Come on, Henry, he thought. You aren’t supposed to feel like this.

There was an explosion of light. Henry craned to see.

Far ahead of the craft, the sun was rising over the Moon.

It was a dawn of sorts, but it was bony and stark, with none of the richness and fleeing colours of an Earth-orbit sunrise. This was an airless world with no atmosphere to refract sunlight, to bend it up from below the horizon, and create a pre-dawn glow in the sky. So sunrise was instantaneous: one moment it was night, the next a line of fire had straddled the horizon, poking through the mountains and crater rims there.

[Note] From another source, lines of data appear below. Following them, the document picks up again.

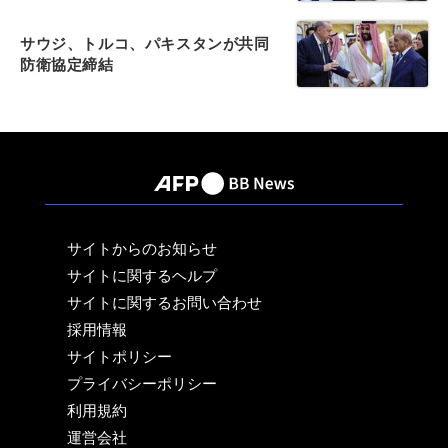
サウジ、トルコ、パキスタンが共同
防衛協定締結
サイトからのお知らせ
サイトに関するヘルプ
サイトに関するお問い合わせ
採用情報
サイトポリシー
プライバシーポリシー
利用規約
運営会社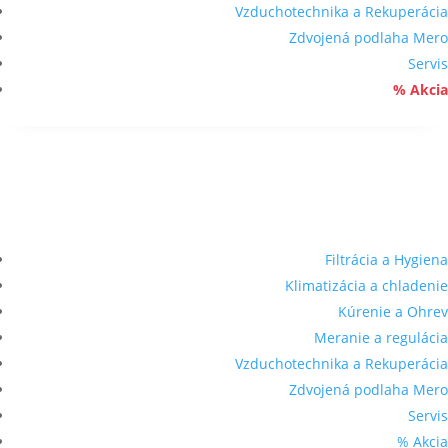
Vzduchotechnika a Rekuperácia
Zdvojená podlaha Mero
Servis
% Akcia
Filtrácia a Hygiena
Klimatizácia a chladenie
Kúrenie a Ohrev
Meranie a regulácia
Vzduchotechnika a Rekuperácia
Zdvojená podlaha Mero
Servis
% Akcia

The light fled across the bare surface, casting shadows hundreds of miles long from mountains and broken crater walls. The smaller, younger craters were just wells of darkness in the flat light. For the first time, the Moon looked jagged and exotic, a craggy, romantic alien world; but he knew it was only an artifact of the light, giving the old, eroded Moon a rugged grandeur it didn’t merit

The engines lit.

For a couple of weeks the rig workers had noticed strange happenings.

The sea water here in the North Channel, not far from the mouth of the Clyde, was sometimes so warm it steamed. And there was that prevailing stink of rotten eggs. Hydrogen sulphide, the lab boys said.